Wednesdays are my favorite day of the week to cook because I have more time since I work from home. Over the last few months, I’ve even created a series on Instagram featuring all the dishes I’ve prepared on these “wifey #workfromhomewednesdays.”
Working from home right in the middle of the week allows me a chance to wrap up meal planning for the rest of it. I can whip up a big batch of something in the slow cooker in the morning or at lunch time and have it be ready for dinner, or I can get dinner started earlier once I’ve clocked out, because I save time by not having to drive home through the parking lot that is Atlanta traffic.
A few weeks ago, the work from home Wednesday feature was an easy-to-prepare curried carrot soup since Jis requested soup for dinner. We love soups because they typically have a lot of delicious and healthy vegetables and spices.
That’s certainly the case for this curried carrot soup, aside from the coconut milk that the original recipe requires.
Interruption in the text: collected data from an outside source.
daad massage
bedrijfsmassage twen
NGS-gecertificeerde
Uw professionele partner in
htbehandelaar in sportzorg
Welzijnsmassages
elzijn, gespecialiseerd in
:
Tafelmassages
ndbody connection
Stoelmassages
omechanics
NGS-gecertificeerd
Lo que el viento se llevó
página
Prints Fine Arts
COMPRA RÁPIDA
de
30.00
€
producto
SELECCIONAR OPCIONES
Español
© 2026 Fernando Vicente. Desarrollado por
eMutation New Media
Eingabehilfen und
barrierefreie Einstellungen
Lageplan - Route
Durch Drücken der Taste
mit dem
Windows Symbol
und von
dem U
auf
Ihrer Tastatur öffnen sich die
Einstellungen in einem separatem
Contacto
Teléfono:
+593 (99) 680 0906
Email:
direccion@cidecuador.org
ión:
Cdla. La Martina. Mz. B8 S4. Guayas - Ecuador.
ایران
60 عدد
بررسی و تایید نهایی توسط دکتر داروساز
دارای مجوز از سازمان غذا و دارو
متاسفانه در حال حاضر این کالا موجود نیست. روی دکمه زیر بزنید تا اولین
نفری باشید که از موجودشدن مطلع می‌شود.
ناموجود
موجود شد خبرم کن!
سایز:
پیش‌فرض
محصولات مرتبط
A few years ago for Thanksgiving, I came across this vegan carrot-coconut soup recipe on The Spruce because I was determined to contribute to our family Thanksgiving feast. I tried it out at home first and Jis and I both loved it, and when I prepared it for family they fell in love with it as well.
The only issue I have with making soups is sometimes they don’t come out in the creamy smooth texture you see at restaurants or in the picture, but upon making it twice this past month with the right tools and right level of coconut milk, I can say the right consistency was achieved.
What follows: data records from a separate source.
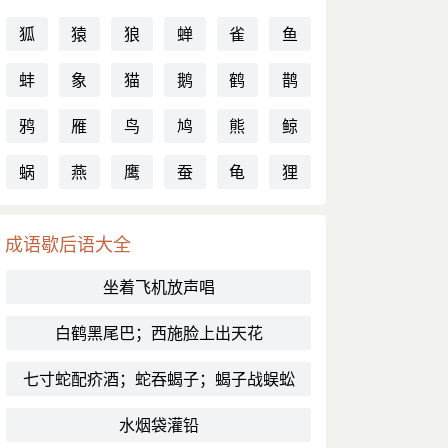
狐
猿
狼
蝉
雀
鱼
蚌
象
猫
鹅
鹤
鹊
鸦
雁
鸟
鸠
熊
鲸
蜗
燕
鹰
蚕
龟
狸
成语歇后语大全
坐着飞机放声唱
白鹤黑尾巴；西施脸上出天花
七寸蛇配疥酒；蛇吞蝎子；蝎子战蜈蚣
水烟袋灌铅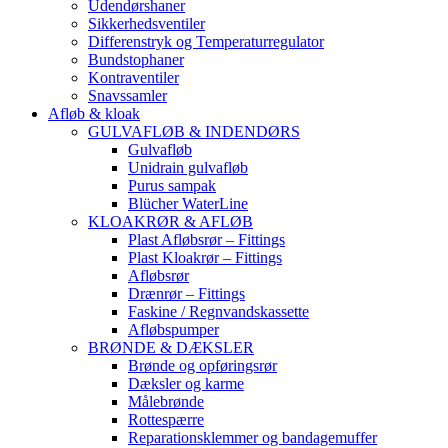
Udendørshaner
Sikkerhedsventiler
Differenstryk og Temperaturregulator
Bundstophaner
Kontraventiler
Snavssamler
Afløb & kloak
GULVAFLØB & INDENDØRS
Gulvafløb
Unidrain gulvafløb
Purus sampak
Blücher WaterLine
KLOAKRØR & AFLØB
Plast Afløbsrør – Fittings
Plast Kloakrør – Fittings
Afløbsrør
Drænrør – Fittings
Faskine / Regnvandskassette
Afløbspumper
BRØNDE & DÆKSLER
Brønde og opføringsrør
Dæksler og karme
Målebrønde
Rottespærre
Reparationsklemmer og bandagemuffer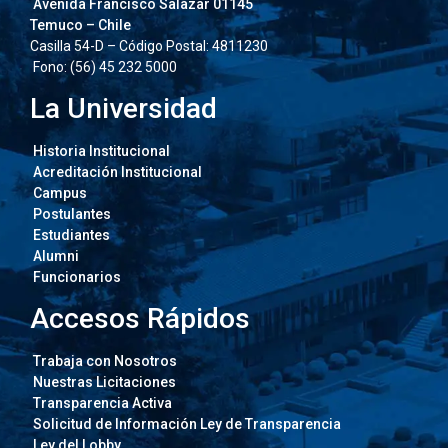
Avenida Francisco Salazar 01145
Temuco – Chile
Casilla 54-D – Código Postal: 4811230
Fono: (56) 45 232 5000
La Universidad
Historia Institucional
Acreditación Institucional
Campus
Postulantes
Estudiantes
Alumni
Funcionarios
Accesos Rápidos
Trabaja con Nosotros
Nuestras Licitaciones
Transparencia Activa
Solicitud de Información Ley de Transparencia
Ley del Lobby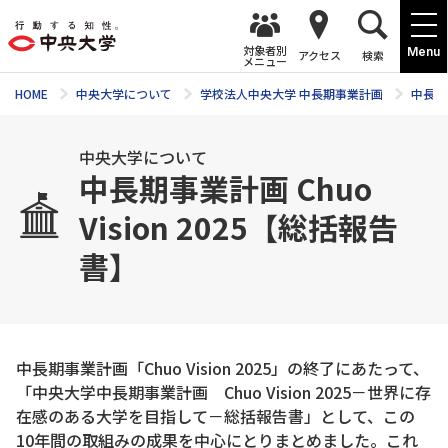
対象者別
Menu
アクセス
検索
メニュー
HOME
中央大学について
学校法人中央大学 中長期事業計画
中長期事
中央大学について
中長期事業計画 Chuo
Vision 2025【総括報告
書】
中長期事業計画「Chuo Vision 2025」の終了にあたって、
「中央大学中長期事業計画 Chuo Vision 2025－世界に存
在感のある大学を目指して－総括報告書」として、この
10年間の取組みの成果を中心にとりまとめました。これ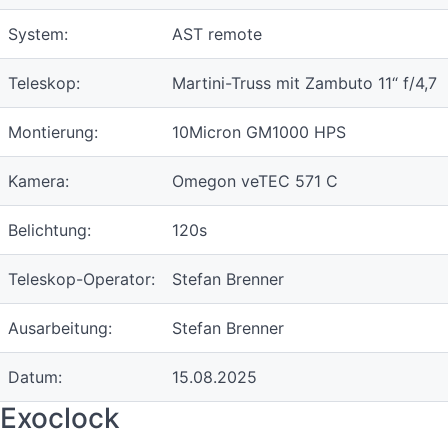
System:
AST remote
Teleskop:
Martini-Truss mit Zambuto 11“ f/4,7
Montierung:
10Micron GM1000 HPS
Kamera:
Omegon veTEC 571 C
Belichtung:
120s
Teleskop-Operator:
Stefan Brenner
Ausarbeitung:
Stefan Brenner
Datum:
15.08.2025
Exoclock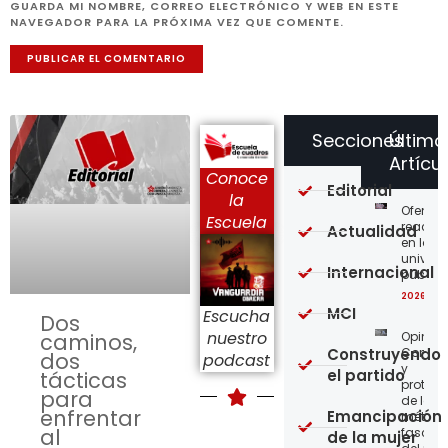
GUARDA MI NOMBRE, CORREO ELECTRÓNICO Y WEB EN ESTE
NAVEGADOR PARA LA PRÓXIMA VEZ QUE COMENTE.
Secciones
Último
Artícu
Conoce
Editorial
la
Ofensi
Escuela
reaccio
Actualidad
en las
univer
Internacional
públic
2026-08
MCI
Escucha
Dos
nuestro
Opinión
caminos,
Construyendo
Confro
dos
podcast
y
el partido
tácticas
protege
para
de los
enfrentar
Emancipación
métod
al
fascist
de la mujer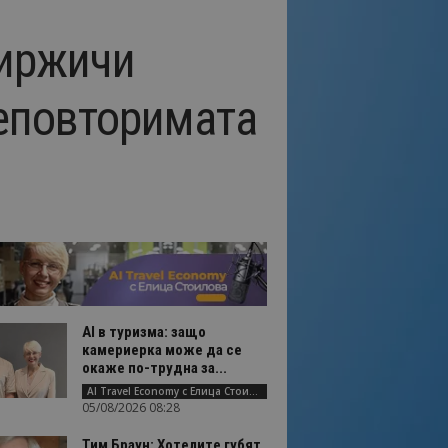
зиржичи
неповторимата
AI в туризма: защо
камериерка може да се
окаже по-трудна за...
AI Travel Economy с Елица Стоилова
05/08/2026 08:28
Тим Браун: Хотелите губят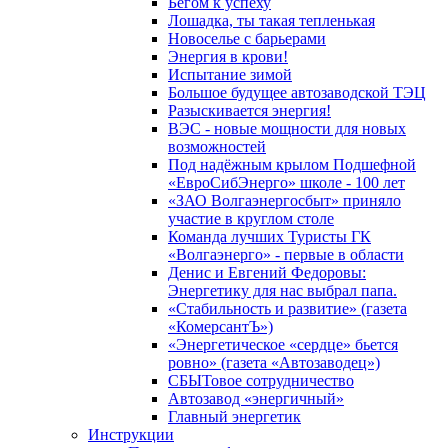
Бегом к успеху
Лошадка, ты такая тепленькая
Новоселье с барьерами
Энергия в крови!
Испытание зимой
Большое будущее автозаводской ТЭЦ
Разыскивается энергия!
ВЭС - новые мощности для новых
возможностей
Под надёжным крылом Подшефной
«ЕвроСибЭнерго» школе - 100 лет
«ЗАО Волгаэнергосбыт» приняло
участие в круглом столе
Команда лучших Туристы ГК
«Волгаэнерго» - первые в области
Денис и Евгений Федоровы:
Энергетику для нас выбрал папа.
«Стабильность и развитие» (газета
«КомерсантЪ»)
«Энергетическое «сердце» бьется
ровно» (газета «Автозаводец»)
СБЫТовое сотрудничество
Автозавод «энергичный»
Главный энергетик
Инструкции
But I needed to lower the fat content.
I tried to do this once by using light coconut milk, since coconut milk is known for being loaded with saturated fat, but I’m sorry to say the light version just didn’t create the right texture, so I had to add the real stuff. Then, I finally chose to use yogurt, and that was the sweet spot. As with other soups and Indian dishes I’ve made, using fat-free plain yogurt can work just as well as cream to lighten up a dish with strong flavors.
If you use regular nonfat plain yogurt, you should be fine. But if you use nonfat plain Greek yogurt like I did, use a smaller amount because Greek yogurt has a strong taste itself. Once blended together, if you find that the taste of Greek yogurt is overpowering, you can balance the soup out again by adding a little bit of brown sugar, which is what I did.
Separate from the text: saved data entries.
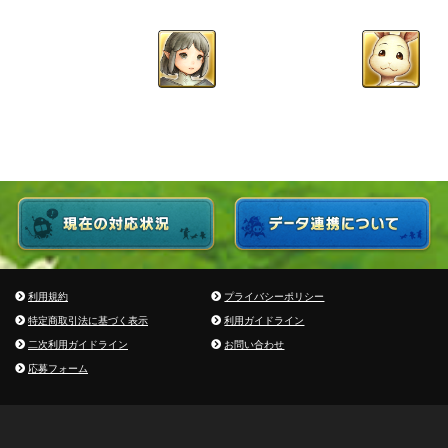
利用規約
プライバシーポリシー
特定商取引法に基づく表示
利用ガイドライン
二次利用ガイドライン
お問い合わせ
応募フォーム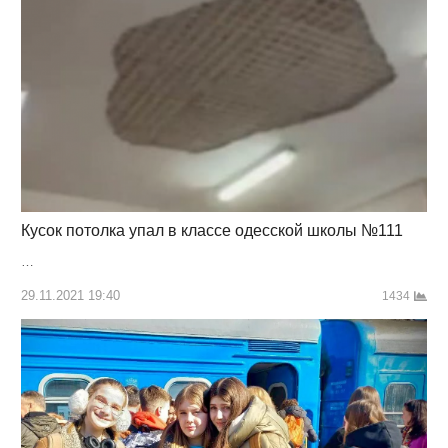
Кусок потолка упал в классе одесской школы №111
…
29.11.2021 19:40
1434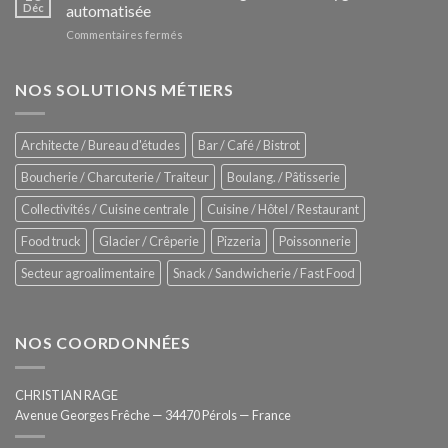
Le
Déc
automatisée
vitrines
nouveau
à
sur
Commentaires fermés
four
glaces
ZUMEX
d’avant
–
garde
Zitrux
NOS SOLUTIONS MÉTIERS
de
Sanitising
Rational
Process
–
Architecte / Bureau d'études
Bar / Café / Bistrot
Hygiène
totale
Boucherie / Charcuterie / Traiteur
Boulang. / Pâtisserie
automatisée
Collectivités / Cuisine centrale
Cuisine / Hôtel / Restaurant
Food truck
Glacier / Crêperie
Pizzeria
Poissonnerie
Secteur agroalimentaire
Snack / Sandwicherie / Fast Food
NOS COORDONNÉES
CHRISTIAN RAGE
Avenue Georges Frêche — 34470 Pérols — France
Don’t forget that all the beta-carotene-rich carrots in this recipe along with the biotin make this a beautifying soup full of biotin and vitamin A that promote healthy skin, hair and nails.
So by substituting nonfat plain yogurt in place of the coconut milk, I give you the low-fat, vegetarian version of Jolinda Hackett’s original recipe.
Vegetarian Curried Carrot Soup
Adapted From The Spruce
- 2-3 large carrots, chopped small
- 1 onion, chopped small
- 1 tsp fresh ginger, minced
- 1 1/2 teaspoon curry powder
- 1 3/4 cup vegetable broth
- sea salt, to taste
- 1 14 ounces can coconut milk (if you want it vegan)
- 10 oz nonfat plain yogurt
- 6 oz nonfat plain Greek yogurt (if you want it low-fat and vegetarian)
- brown sugar, to taste, if needed to balance out the flavor of Greek yogurt
- Simmer the carrots, onions, ginger and curry powder in vegetable broth for 20-25 minutes, until carrots are soft.
- Allow to cool slightly, and then puree in a blender, working in batches if needed.
- Return to heat and stir in coconut milk or yogurt until well combined.
- Season generously with sea salt, to taste. Serve.